REQUIRED ACTION:
Write out every record below exactly as it appears, omitting the pictures.

MATERIALS PROVIDED:
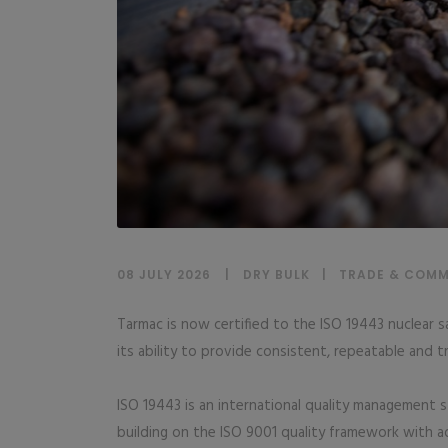
08 JULY 2026
DRY BULK
|
TRADE & COMM
Tarmac is now certified to the ISO 19443 nuclear 
its ability to provide consistent, repeatable and tr
ISO 19443 is an international quality management s
building on the ISO 9001 quality framework with a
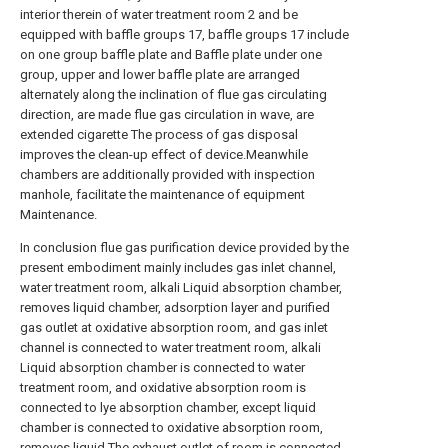
interior therein of water treatment room 2 and be
equipped with baffle groups 17, baffle groups 17 include
on one group baffle plate and Baffle plate under one
group, upper and lower baffle plate are arranged
alternately along the inclination of flue gas circulating
direction, are made flue gas circulation in wave, are
extended cigarette The process of gas disposal
improves the clean-up effect of device.Meanwhile
chambers are additionally provided with inspection
manhole, facilitate the maintenance of equipment
Maintenance.
In conclusion flue gas purification device provided by the
present embodiment mainly includes gas inlet channel,
water treatment room, alkali Liquid absorption chamber,
removes liquid chamber, adsorption layer and purified
gas outlet at oxidative absorption room, and gas inlet
channel is connected to water treatment room, alkali
Liquid absorption chamber is connected to water
treatment room, and oxidative absorption room is
connected to lye absorption chamber, except liquid
chamber is connected to oxidative absorption room,
removes liquid The exhaust outlet of room is connected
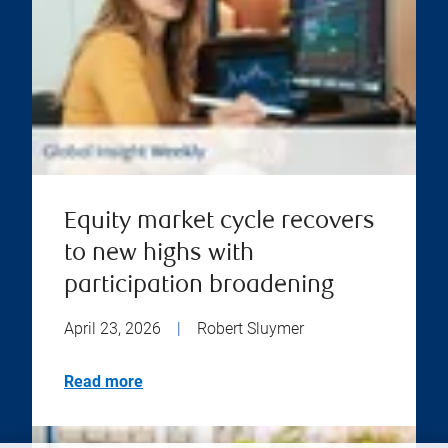
Equity market cycle recovers
to new highs with
participation broadening
April 23, 2026
|
Robert Sluymer
Read more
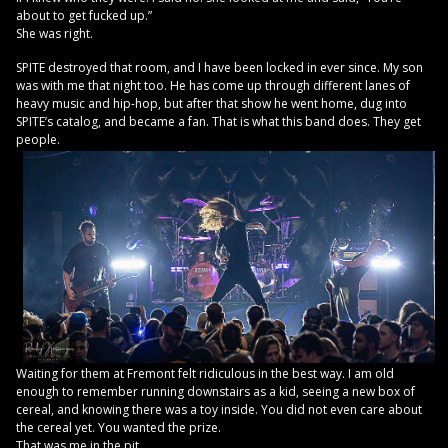
about to get fucked up.”
She was right.
SPITE destroyed that room, and I have been locked in ever since. My son
was with me that night too. He has come up through different lanes of
heavy music and hip-hop, but after that show he went home, dug into
SPITE’s catalog, and became a fan. That is what this band does. They get
people.
Waiting for them at Fremont felt ridiculous in the best way. I am old
enough to remember running downstairs as a kid, seeing a new box of
cereal, and knowing there was a toy inside. You did not even care about
the cereal yet. You wanted the prize.
That was me in the pit.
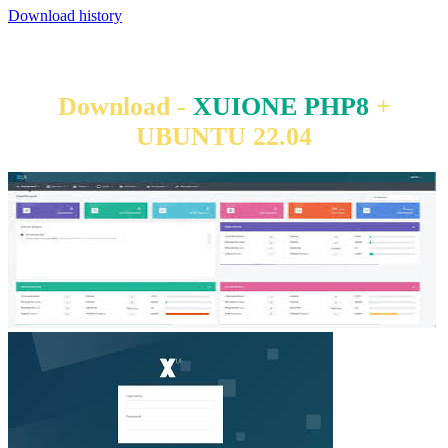
Download history
Download -
XUIONE PHP8
+
UBUNTU 22.04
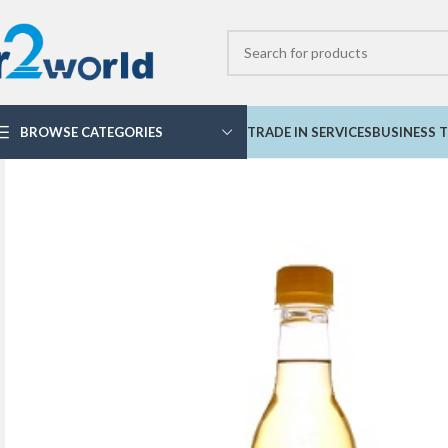
BROWSE CATEGORIES
TRADE IN SERVICES
BUSINESS T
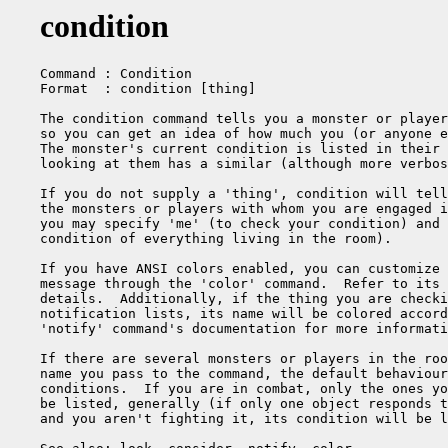
condition
Command : Condition

Format  : condition [thing]

The condition command tells you a monster or player
so you can get an idea of how much you (or anyone e
The monster's current condition is listed in their 
looking at them has a similar (although more verbos
If you do not supply a 'thing', condition will tell
the monsters or players with whom you are engaged i
you may specify 'me' (to check your condition) and 
condition of everything living in the room).

If you have ANSI colors enabled, you can customize 
message through the 'color' command.  Refer to its 
details.  Additionally, if the thing you are checki
notification lists, its name will be colored accord
'notify' command's documentation for more informati
If there are several monsters or players in the roo
name you pass to the command, the default behaviour
conditions.  If you are in combat, only the ones yo
be listed, generally (if only one object responds t
and you aren't fighting it, its condition will be l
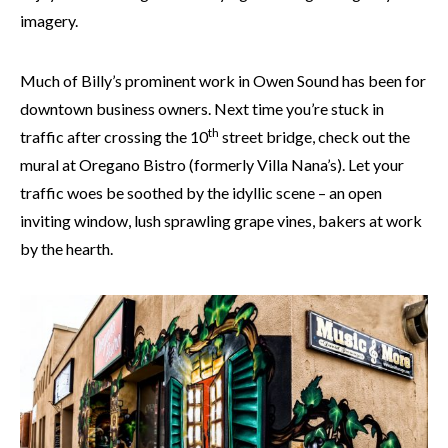
imagery.
Much of Billy’s prominent work in Owen Sound has been for
downtown business owners. Next time you’re stuck in
th
traffic after crossing the 10
street bridge, check out the
mural at Oregano Bistro (formerly Villa Nana’s). Let your
traffic woes be soothed by the idyllic scene – an open
inviting window, lush sprawling grape vines, bakers at work
by the hearth.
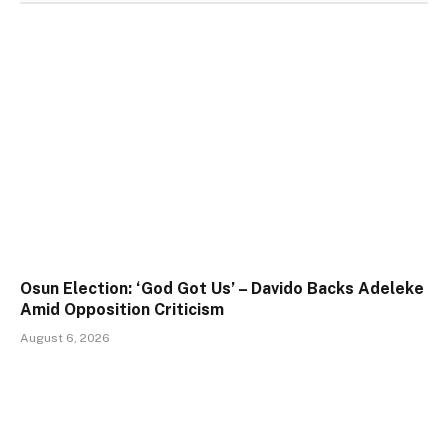
Osun Election: ‘God Got Us’ – Davido Backs Adeleke
Amid Opposition Criticism
August 6, 2026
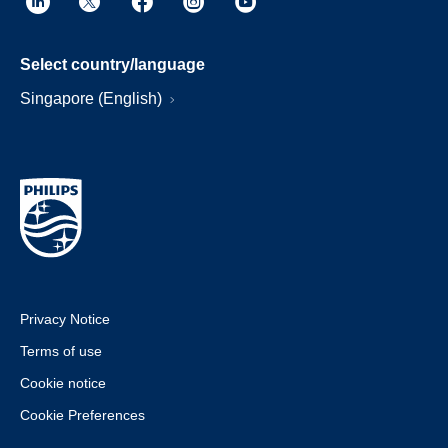
Select country/language
Singapore (English)
Privacy Notice
Terms of use
Cookie notice
Cookie Preferences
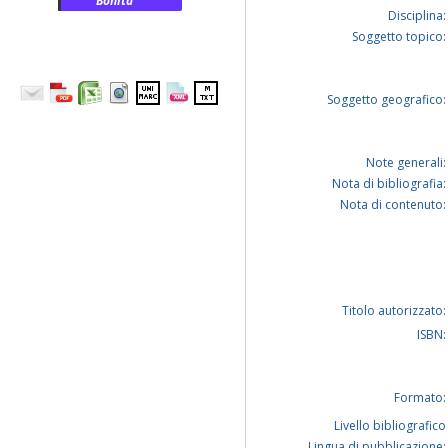
Bonita
Disciplina:
Soggetto topico:
Soggetto geografico:
Note generali:
Nota di bibliografia:
Nota di contenuto:
Titolo autorizzato:
ISBN:
Formato:
Livello bibliografico
Lingua di pubblicazione:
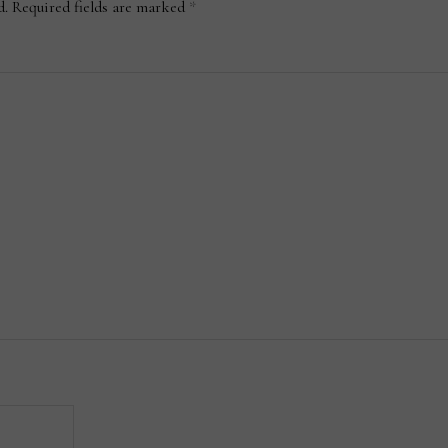
d.
Required fields are marked
*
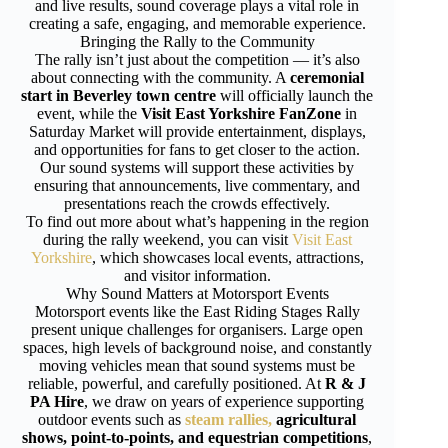
and live results, sound coverage plays a vital role in
creating a safe, engaging, and memorable experience.
Bringing the Rally to the Community
The rally isn’t just about the competition — it’s also
about connecting with the community. A
ceremonial
start in Beverley town centre
will officially launch the
event, while the
Visit East Yorkshire FanZone
in
Saturday Market will provide entertainment, displays,
and opportunities for fans to get closer to the action.
Our sound systems will support these activities by
ensuring that announcements, live commentary, and
presentations reach the crowds effectively.
To find out more about what’s happening in the region
during the rally weekend, you can visit
Visit East
Yorkshire
, which showcases local events, attractions,
and visitor information.
Why Sound Matters at Motorsport Events
Motorsport events like the East Riding Stages Rally
present unique challenges for organisers. Large open
spaces, high levels of background noise, and constantly
moving vehicles mean that sound systems must be
reliable, powerful, and carefully positioned. At
R & J
PA Hire
, we draw on years of experience supporting
outdoor events such as
steam rallies,
agricultural
shows, point-to-points, and equestrian competitions
,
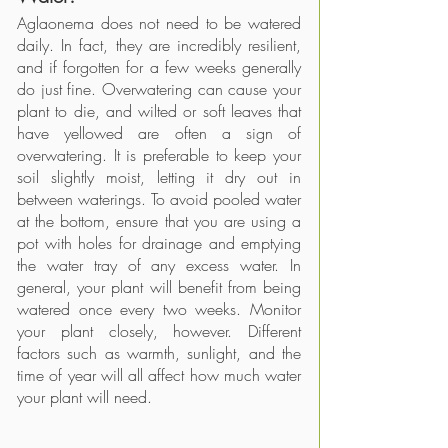
Aglaonema does not need to be watered 
daily. In fact, they are incredibly resilient, 
and if forgotten for a few weeks generally 
do just fine. Overwatering can cause your 
plant to die, and wilted or soft leaves that 
have yellowed are often a sign of 
overwatering. It is preferable to keep your 
soil slightly moist, letting it dry out in 
between waterings. To avoid pooled water 
at the bottom, ensure that you are using a 
pot with holes for drainage and emptying 
the water tray of any excess water. In 
general, your plant will benefit from being 
watered once every two weeks. Monitor 
your plant closely, however. Different 
factors such as warmth, sunlight, and the 
time of year will all affect how much water 
your plant will need. 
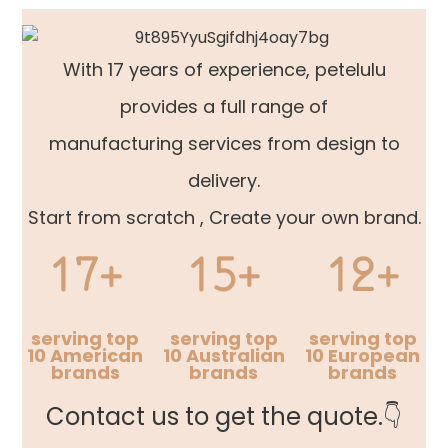
With 17 years of experience, petelulu
provides a full range of
manufacturing services from design to
delivery.
Start from scratch , Create your own brand.
17+
15+
12+
serving top
serving top
serving top
10 American
10 Australian
10 European
brands
brands
brands
Contact us to get the quote.👇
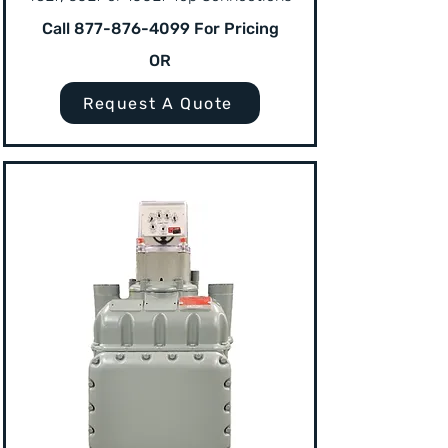
Call
877-876-4099
For Pricing
OR
Request A Quote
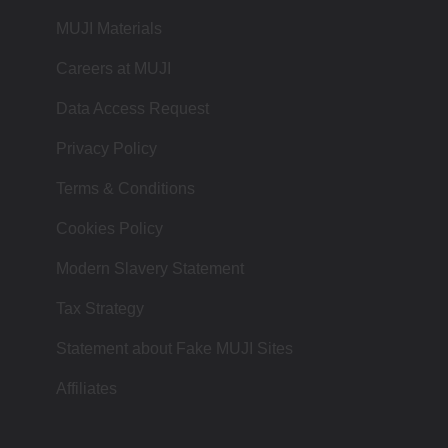
MUJI Materials
Careers at MUJI
Data Access Request
Privacy Policy
Terms & Conditions
Cookies Policy
Modern Slavery Statement
Tax Strategy
Statement about Fake MUJI Sites
Affiliates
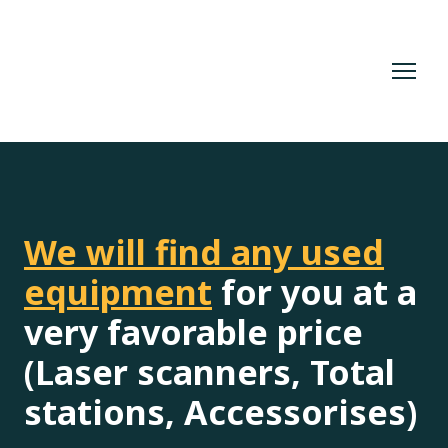
We will find any used
equipment
for you at a
very favorable price
(Laser scanners, Total
stations, Accessorises)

ANSWER TO THE EXERCISE:
08 JULY 2026
DRY BULK
|
TRADE & COMM
Tarmac is now certified to the ISO 19443 nuclear 
its ability to provide consistent, repeatable and tr
ISO 19443 is an international quality management s
building on the ISO 9001 quality framework with a
interior therein of water treatment room 2 and be
equipped with baffle groups 17, baffle groups 17 include
on one group baffle plate and Baffle plate under one
group, upper and lower baffle plate are arranged
alternately along the inclination of flue gas circulating
direction, are made flue gas circulation in wave, are
extended cigarette The process of gas disposal
improves the clean-up effect of device.Meanwhile
chambers are additionally provided with inspection
manhole, facilitate the maintenance of equipment
Maintenance.
In conclusion flue gas purification device provided by the
present embodiment mainly includes gas inlet channel,
water treatment room, alkali Liquid absorption chamber,
removes liquid chamber, adsorption layer and purified
gas outlet at oxidative absorption room, and gas inlet
channel is connected to water treatment room, alkali
Liquid absorption chamber is connected to water
treatment room, and oxidative absorption room is
connected to lye absorption chamber, except liquid
chamber is connected to oxidative absorption room,
removes liquid The exhaust outlet of room is connected
Equity market cycle recovers
to new highs with
participation broadening
April 23, 2026
|
Robert Sluymer
Read more
about to get fucked up.”
She was right.
SPITE destroyed that room, and I have been locked in ever since. My son
was with me that night too. He has come up through different lanes of
heavy music and hip-hop, but after that show he went home, dug into
SPITE’s catalog, and became a fan. That is what this band does. They get
people.
Waiting for them at Fremont felt ridiculous in the best way. I am old
enough to remember running downstairs as a kid, seeing a new box of
cereal, and knowing there was a toy inside. You did not even care about
the cereal yet. You wanted the prize.
That was me in the pit.
Download history
Download -
XUIONE PHP8
+
UBUNTU 22.04
BROWSE CATEGORIES
TRADE IN SERVICES
BUSINESS T
condition
Command : Condition

Format  : condition [thing]

The condition command tells you a monster or player
so you can get an idea of how much you (or anyone e
The monster's current condition is listed in their 
looking at them has a similar (although more verbos
If you do not supply a 'thing', condition will tell
the monsters or players with whom you are engaged i
you may specify 'me' (to check your condition) and 
condition of everything living in the room).

If you have ANSI colors enabled, you can customize 
message through the 'color' command.  Refer to its 
details.  Additionally, if the thing you are checki
notification lists, its name will be colored accord
'notify' command's documentation for more informati
If there are several monsters or players in the roo
name you pass to the command, the default behaviour
conditions.  If you are in combat, only the ones yo
be listed, generally (if only one object responds t
and you aren't fighting it, its condition will be l
imagery.
Much of Billy’s prominent work in Owen Sound has been for
downtown business owners. Next time you’re stuck in
th
traffic after crossing the 10
street bridge, check out the
mural at Oregano Bistro (formerly Villa Nana’s). Let your
traffic woes be soothed by the idyllic scene – an open
inviting window, lush sprawling grape vines, bakers at work
by the hearth.
Osun Election: ‘God Got Us’ – Davido Backs Adeleke
Amid Opposition Criticism
August 6, 2026
Select country/language
Singapore (English)
Privacy Notice
Terms of use
Cookie notice
Cookie Preferences
Bonita
Disciplina:
Soggetto topico:
Soggetto geografico:
Note generali:
Nota di bibliografia:
Nota di contenuto:
Titolo autorizzato:
ISBN:
Formato:
Livello bibliografico
Lingua di pubblicazione:
d.
Required fields are marked
*
and live results, sound coverage plays a vital role in
creating a safe, engaging, and memorable experience.
Bringing the Rally to the Community
The rally isn’t just about the competition — it’s also
about connecting with the community. A
ceremonial
start in Beverley town centre
will officially launch the
event, while the
Visit East Yorkshire FanZone
in
Saturday Market will provide entertainment, displays,
and opportunities for fans to get closer to the action.
Our sound systems will support these activities by
ensuring that announcements, live commentary, and
presentations reach the crowds effectively.
To find out more about what’s happening in the region
during the rally weekend, you can visit
Visit East
Yorkshire
, which showcases local events, attractions,
and visitor information.
Why Sound Matters at Motorsport Events
Motorsport events like the East Riding Stages Rally
present unique challenges for organisers. Large open
spaces, high levels of background noise, and constantly
moving vehicles mean that sound systems must be
reliable, powerful, and carefully positioned. At
R & J
PA Hire
, we draw on years of experience supporting
outdoor events such as
steam rallies,
agricultural
shows, point-to-points, and equestrian competitions
,
Aglaonema does not need to be watered 
daily. In fact, they are incredibly resilient, 
and if forgotten for a few weeks generally 
do just fine. Overwatering can cause your 
plant to die, and wilted or soft leaves that 
have yellowed are often a sign of 
overwatering. It is preferable to keep your 
soil slightly moist, letting it dry out in 
between waterings. To avoid pooled water 
at the bottom, ensure that you are using a 
pot with holes for drainage and emptying 
the water tray of any excess water. In 
general, your plant will benefit from being 
watered once every two weeks. Monitor 
your plant closely, however. Different 
factors such as warmth, sunlight, and the 
time of year will all affect how much water 
your plant will need. 
With 17 years of experience, petelulu
provides a full range of
manufacturing services from design to
delivery.
Start from scratch , Create your own brand.
17+
15+
12+
serving top
serving top
serving top
10 American
10 Australian
10 European
brands
brands
brands
Contact us to get the quote.👇
Call
877-876-4099
For Pricing
OR
Request A Quote
MUJI Materials
Careers at MUJI
Data Access Request
Privacy Policy
Terms & Conditions
Cookies Policy
Modern Slavery Statement
Tax Strategy
Statement about Fake MUJI Sites
Affiliates
We will find any used
equipment
for you at a
very favorable price
(Laser scanners, Total
stations, Accessorises)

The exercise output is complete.